I think organically, we want to voice enable the world. So we want to go further in new industries and grow deeper in the restaurant stack, for example. Just in The U. S. Alone, to give you a data point, there’s probably 250,000 quick service restaurant drive thrus.
Drive thrus on average, and I won’t give you specific names, but there are customers north of this. Average roughly is $1,000 per lane per month recurring revenue. And if you take the hundreds of thousands times that, you quickly get billions of dollars opportunity. I’m not even talking about phone ordering, which might be a smaller footprint, $100 per location per month. But from a recurring revenue basis, it’s massive from the scale we’re talking about.
We have a running start. That’s a huge TAM. Healthcare, financial services, millions of interactions a year that can be automated. And by getting customers, and one of the things we’ve done with the acquisitions, you’ve seen a little bit of a reduction in our gross margin, is we’re going in with some parts of our business that are call center oriented. Well, we’re not trying to be in the call center business, but what’s great about is you get access to production ready data that you can utilize into our engines and automate over time.
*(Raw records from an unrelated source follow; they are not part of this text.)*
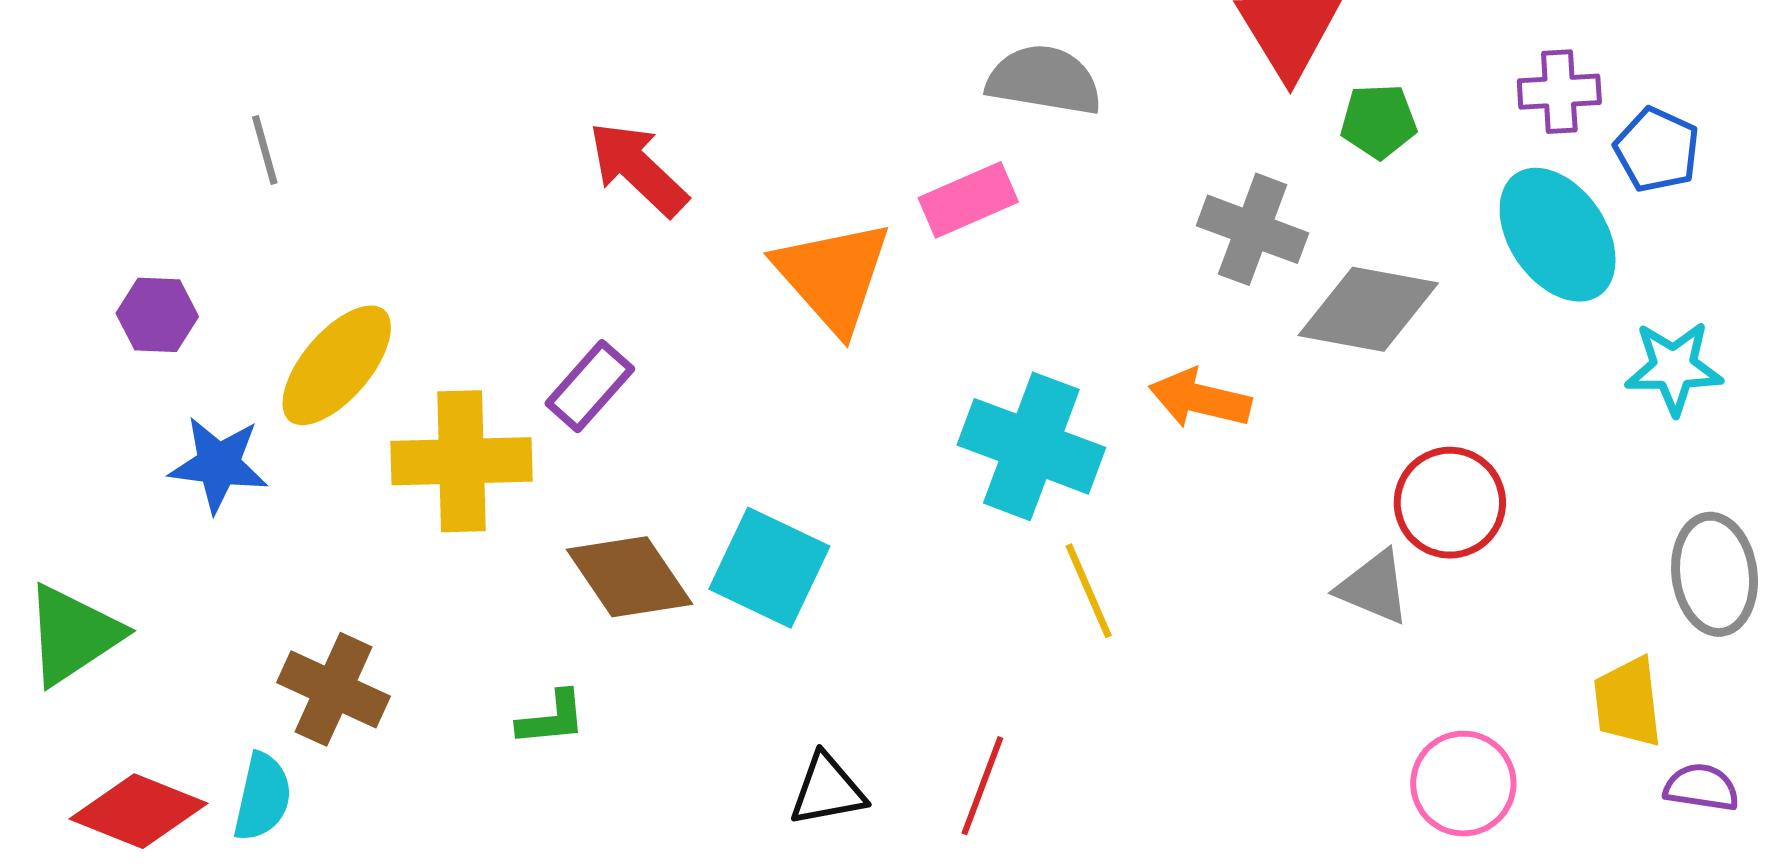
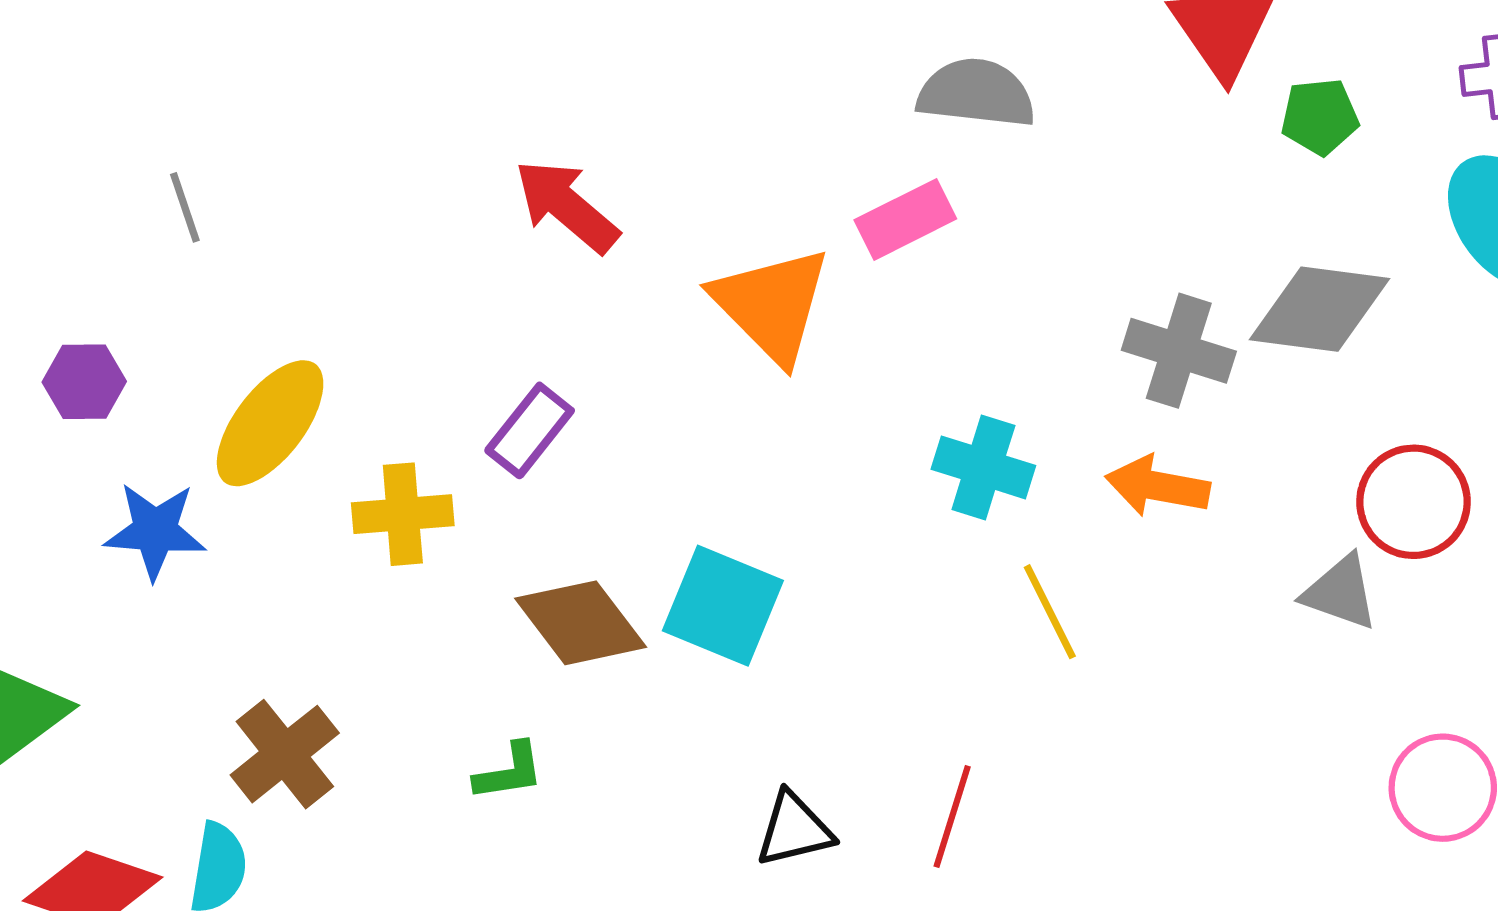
gray cross: (1253, 229) -> (1179, 351), moved
orange arrow: (1200, 399) -> (1158, 486), moved
cyan cross: (1031, 446) -> (983, 467), size x0.7
yellow cross: (461, 461) -> (403, 514), size x0.7
brown cross: (333, 689) -> (285, 754), turned 30

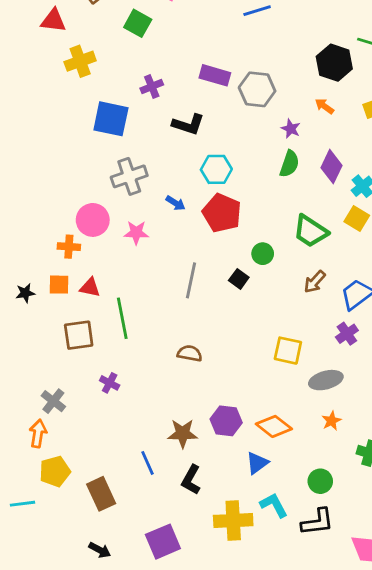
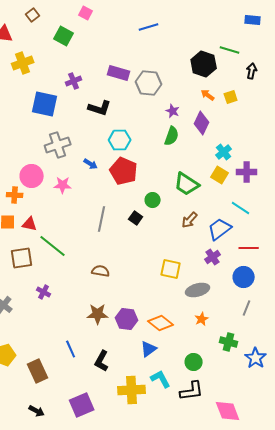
orange arrow: (324, 106) -> (208, 95), moved
purple diamond: (331, 167) -> (202, 123), moved
green line: (122, 318) -> (53, 246), turned -40
brown star: (183, 433) -> (98, 314), moved

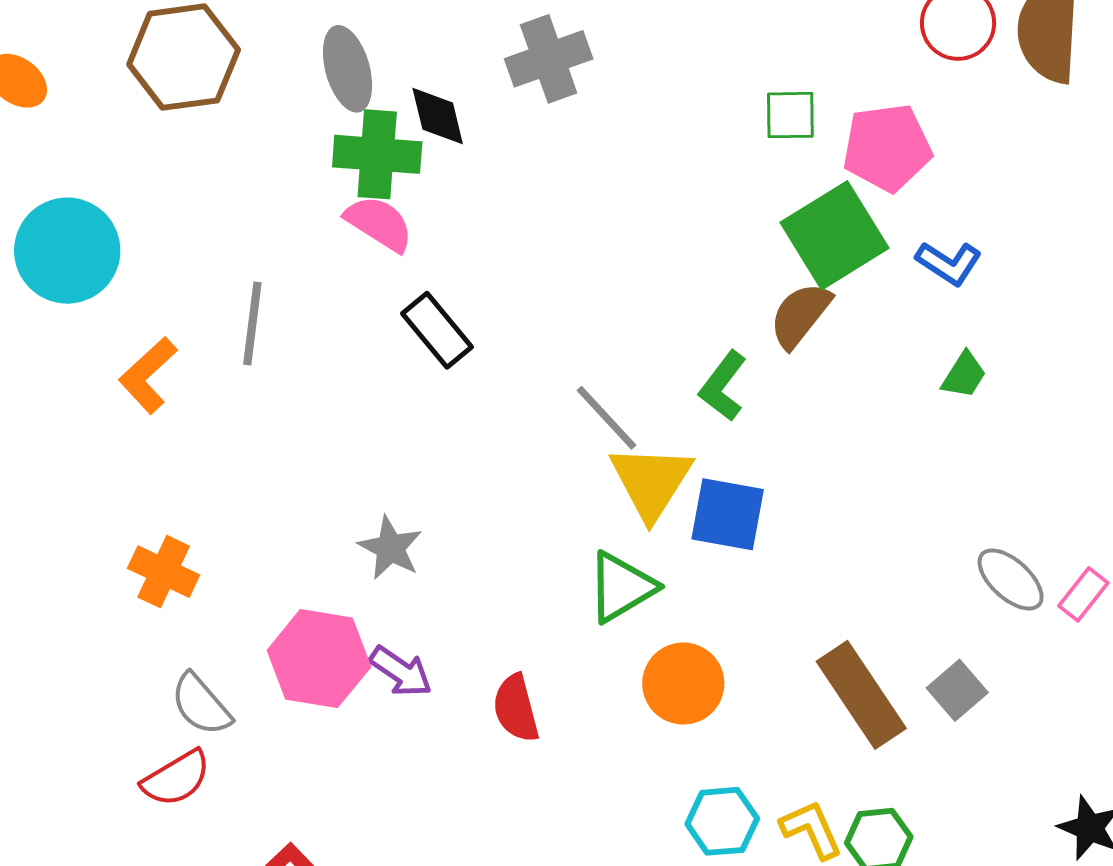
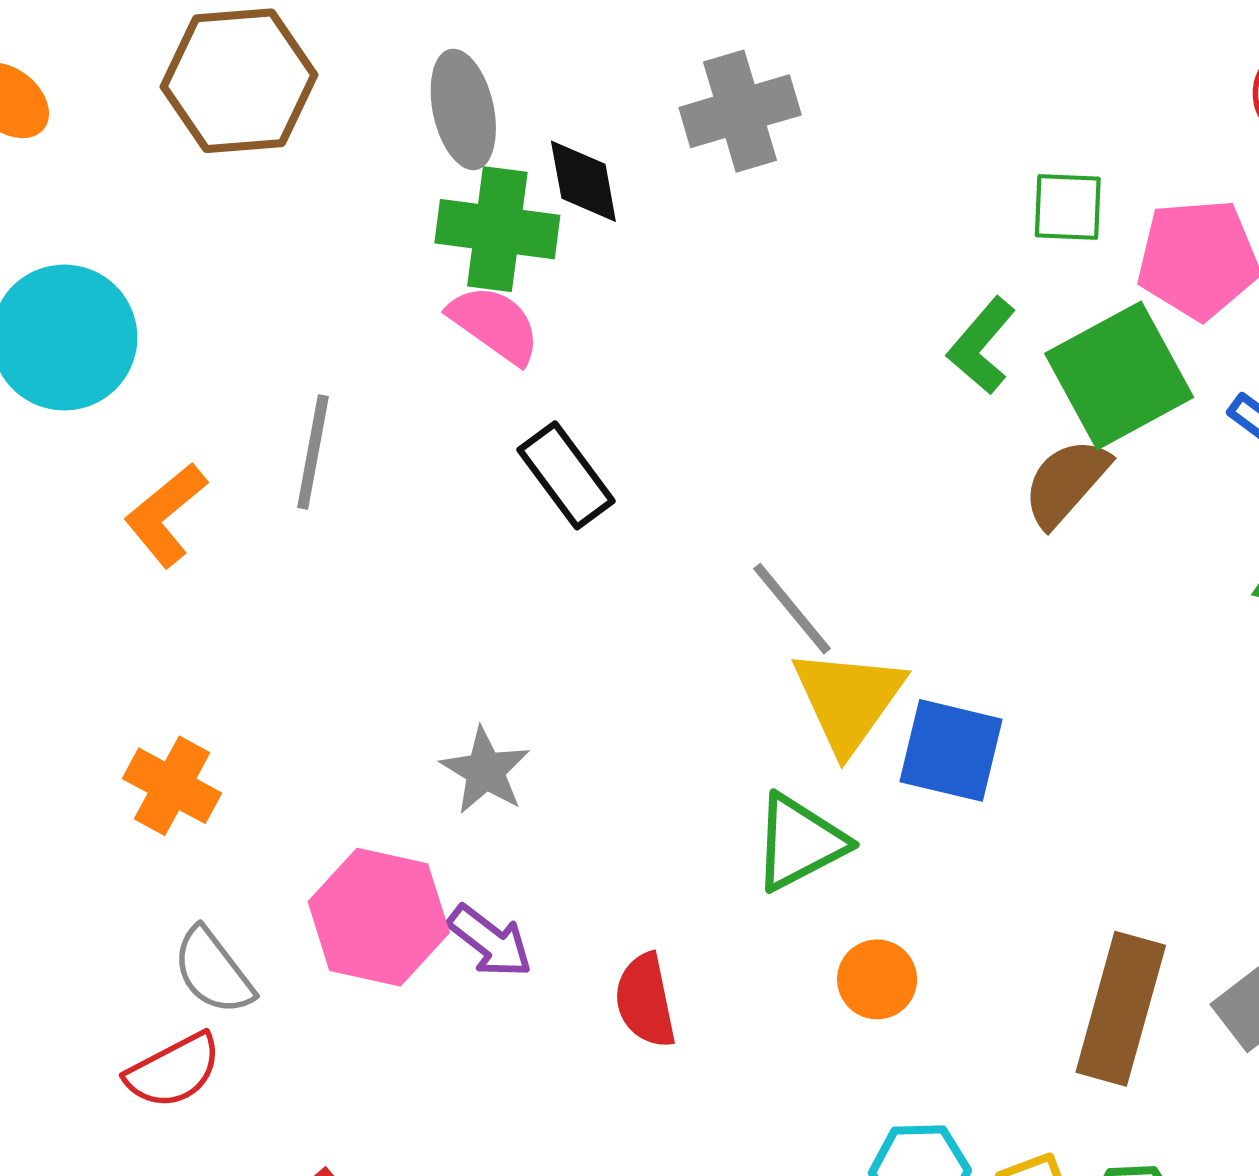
green L-shape: (723, 386) -> (982, 346), moved
orange circle: (683, 684) -> (877, 979), size x0.7
brown rectangle: (861, 695) -> (1121, 1009), turned 46

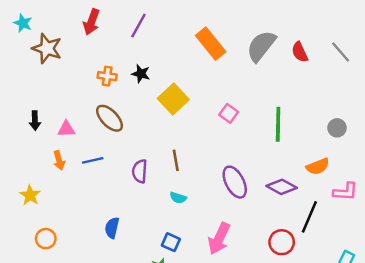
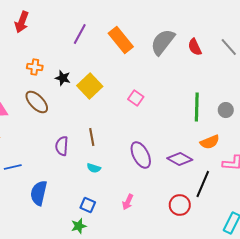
purple line: (138, 26) -> (80, 34), moved
black star: (141, 74) -> (63, 78), moved
green line: (278, 124) -> (197, 107), moved
blue line: (93, 160) -> (13, 167), moved
blue semicircle: (112, 228) -> (39, 193), size x1.4
pink arrow: (219, 239) -> (128, 202), size x0.6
If we can get more and more of these interactions, more and more of these orders, we can just continue to build and leverage that and scale. So when and this last quarter, we talked about entry into new industry energy, like, large electric utility, you know, for people to call in, like, what my power’s out, you know, what’s going on with my billing. All these use cases, how the world is moving, we want to aggressively go capture that and be first movers in this business.
Tom, AI at Kantor, Kantor: Please.
Nitesh, CFO, SoundHound AI: Yes, we filed this morning, so it’s out there for everybody to see. So it was just a few day delay, but thank you for the question. We so first of all and everything was materially exactly what we talked about a couple weeks ago earning. So you can go through it. There’s obviously a lot more content with the notes.
Let me go to your question on complexity with the acquisition. So we bought companies we have, as a small company, we have three ERP systems. We have a lot of processes that were manual, that we’re automating, improving over time, fully disclosed upon where we are in a control environment. We’re early emerging growth company. We’re trying to aggressively scale.
So we’re going to continue to make meaningful investments in our infrastructure and processing controls. And obviously, we don’t want to delay. We got it done. And we’re going to this year integrate our ERP stacks. We’re integrating payroll systems.
All these things are just as a small company with limited resources, we’re trying to do a lot. So part of the team to kind of that we’re getting through this, again, we got it filed today and nothing really meaningfully different
Tom, AI at Kantor, Kantor: than
Nitesh, CFO, SoundHound AI: what we said a couple of weeks ago. Yes. Yes. First of all, I think any new breakthrough technological area, there’s going to be a lot of new competition, and we welcome it. It’s a sign of a good healthy market.